O livro, lançado no final de março desse ano, já obteve mais de dois mil downloads, e contém ferramentas e dicas para uma comunicação antirracista. Ações como diversificar fontes e conteúdos, contextualizar os fatos e avaliar que mensagem está sendo passada são algumas das sugestões.
A cabeça por trás desse projeto é jornalista e coordenadora da Rede JP, Marcelle Chagas, com quem o A Seguir conversou, e Denise Mota, editora da AFP (Agência France Press) e colunista da Folha. Marcelle Chagas é jornalista e mestre em Comunicação pela UFF.
Formada por jornalistas e comunicadores pretos, a Rede JP é uma organização dedicada a buscar soluções para problemas sociais.
O material, que é gratuito e pode ser baixado em formato PDF no site da Rede JP, foi desenvolvido em parceria com o Instituto de Referência Negra Peregum e com apoio de instituições como a Fenaj (Federação Nacional dos Jornalistas) e a Cátedra de Comunicação da Unesco.

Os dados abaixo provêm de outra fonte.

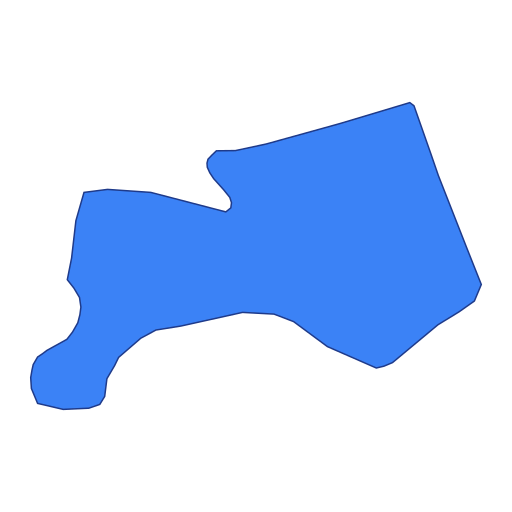 the district of San Francisco La Unión, Quezaltenango, Guatemala
{"feature_id": "79465075B13739271835933", "entity_name": "San Francisco La Unión", "entity_type": "district", "adm_level": 2, "iso_a3": "GTM", "parent_name": "Guatemala", "parent_adm1": "Quezaltenango", "projection": "mercator", "projection_center": [-91.556, 14.925], "detail": "fine", "context": "isolated", "style": "filled", "palette": "blue", "viewbox_px": 512, "rotation_deg": 0, "n_neighbors": 0, "source": "geoboundaries", "source_scale": "gbopen_adm2", "svg_char_len": 877}
<svg xmlns="http://www.w3.org/2000/svg" viewBox="0 0 512 512"><path d="M67.3,279.7L73.9,288.1L79.5,297.5L80.9,307.1L79.9,314.7L77.8,322.8L72.5,332.1L66.9,339.3L46.9,350.4L42.4,353.8L37.6,357.0L33.2,364.6L32.0,370.0L30.7,377.6L31.4,388.5L37.6,403.4L63.2,409.4L88.8,408.2L99.8,404.4L104.7,396.4L106.9,378.7L114.6,365.6L118.6,357.4L140.8,338.2L156.0,330.0L181.1,326.0L242.5,312.4L274.0,314.1L293.6,321.6L327.4,346.6L376.3,368.0L383.9,366.2L392.5,362.6L437.9,324.8L459.1,311.8L474.4,301.0L481.3,284.5L466.2,246.5L438.3,175.4L431.1,154.5L425.8,139.4L414.0,105.8L409.8,102.6L340.1,123.5L266.2,144.0L235.4,150.6L216.4,150.8L211.9,155.1L208.0,159.2L207.0,163.1L207.3,167.3L209.8,172.8L213.7,178.7L223.6,189.7L229.8,197.4L231.5,202.7L230.8,207.9L225.8,211.9L150.8,192.4L107.5,189.4L84.0,192.4L75.9,220.7L71.6,258.0L67.3,279.7Z" fill="#3b82f6" stroke="#1e3a8a" stroke-width="1.5"/></svg>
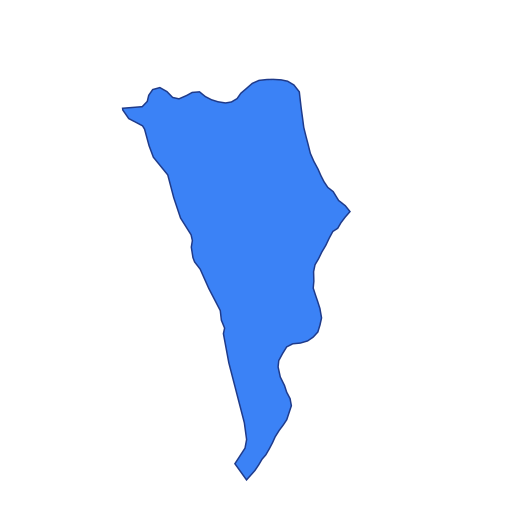 outline of III-1 Essequibo Islands, Essequibo Islands-West Demerara, Guyana, rotated 153°
{"feature_id": "73187651B403858167670", "entity_name": "III-1 Essequibo Islands", "entity_type": "district", "adm_level": 2, "iso_a3": "GUY", "parent_name": "Guyana", "parent_adm1": "Essequibo Islands-West Demerara", "projection": "robinson", "projection_center": [-58.686, 6.757], "detail": "fine", "context": "isolated", "style": "filled", "palette": "blue", "viewbox_px": 512, "rotation_deg": 153, "n_neighbors": 0, "source": "geoboundaries", "source_scale": "gbopen_adm2", "svg_char_len": 1501}
<svg xmlns="http://www.w3.org/2000/svg" viewBox="0 0 512 512"><g transform="rotate(153 256 256)"><path d="M153.6,260.2L157.2,268.0L158.0,278.3L160.9,284.5L161.7,291.3L161.7,298.2L161.3,305.1L161.5,314.2L161.0,322.8L158.8,332.3L157.2,339.7L155.1,348.8L151.8,358.1L148.7,367.0L146.0,374.3L142.9,382.6L144.6,391.2L148.5,397.4L153.6,401.5L160.6,405.6L166.2,408.3L173.6,411.1L180.9,411.5L189.3,409.4L195.6,407.9L201.4,404.8L208.0,404.4L213.7,406.2L219.9,410.7L224.8,415.5L228.8,421.1L231.8,427.9L238.6,430.7L244.9,430.5L253.3,431.0L258.3,435.1L260.7,442.9L265.2,449.7L272.5,451.2L278.6,447.9L282.7,443.1L289.6,440.7L307.8,448.2L308.4,446.5L307.0,436.2L298.0,423.5L297.7,419.6L301.2,402.9L302.6,390.6L297.8,368.3L302.8,345.4L306.0,324.1L304.2,304.4L305.7,298.6L309.6,293.3L312.9,283.2L313.4,278.6L311.7,269.6L312.8,248.6L312.6,223.6L316.0,214.5L316.7,206.0L320.3,201.6L328.7,173.2L342.1,112.7L347.7,96.7L353.0,89.8L369.1,80.5L366.1,60.8L354.3,65.4L348.4,68.7L342.9,72.2L337.5,74.4L331.5,78.3L326.0,82.2L321.0,86.2L314.5,90.1L308.2,93.2L302.9,96.2L292.5,106.5L290.4,113.4L290.5,120.7L289.4,127.7L289.3,137.2L286.7,147.1L283.2,152.5L276.5,157.1L269.9,161.1L263.1,161.1L256.0,158.3L248.6,156.9L241.8,157.8L235.4,160.2L230.3,165.5L225.7,171.1L222.9,180.2L221.7,187.5L220.7,194.5L219.6,201.4L215.9,207.3L211.8,215.9L207.4,221.4L201.6,225.1L195.5,229.7L189.0,233.8L182.5,238.8L176.4,243.0L170.6,243.6L165.2,247.1L158.8,250.2L152.1,252.9L153.6,260.2Z" fill="#3b82f6" stroke="#1e3a8a" stroke-width="1.5"/></g></svg>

No final do manual, ainda há uma bibliografia com todos os autores citados, como uma espécie de porta de entrada para ampliar repertório e referências.
Alguns dos objetivos do manual, segundo Marcelle, é combater a desinformação e discursos discriminatórios, promover a diversidade e inclusão na mídia e nas redes sociais e apresentar um glossário com conceitos-chave para a comunicação antirracista.
Durante o lançamento, a jornalista Marcelle Chagas destacou que a comunicação digital historicamente reflete as desigualdades sociais e que o manual é uma ferramenta para corrigir distorções e estigmas nas narrativas sobre a população negra, promovendo uma transformação no mercado digital brasileiro para torná-lo mais inclusivo.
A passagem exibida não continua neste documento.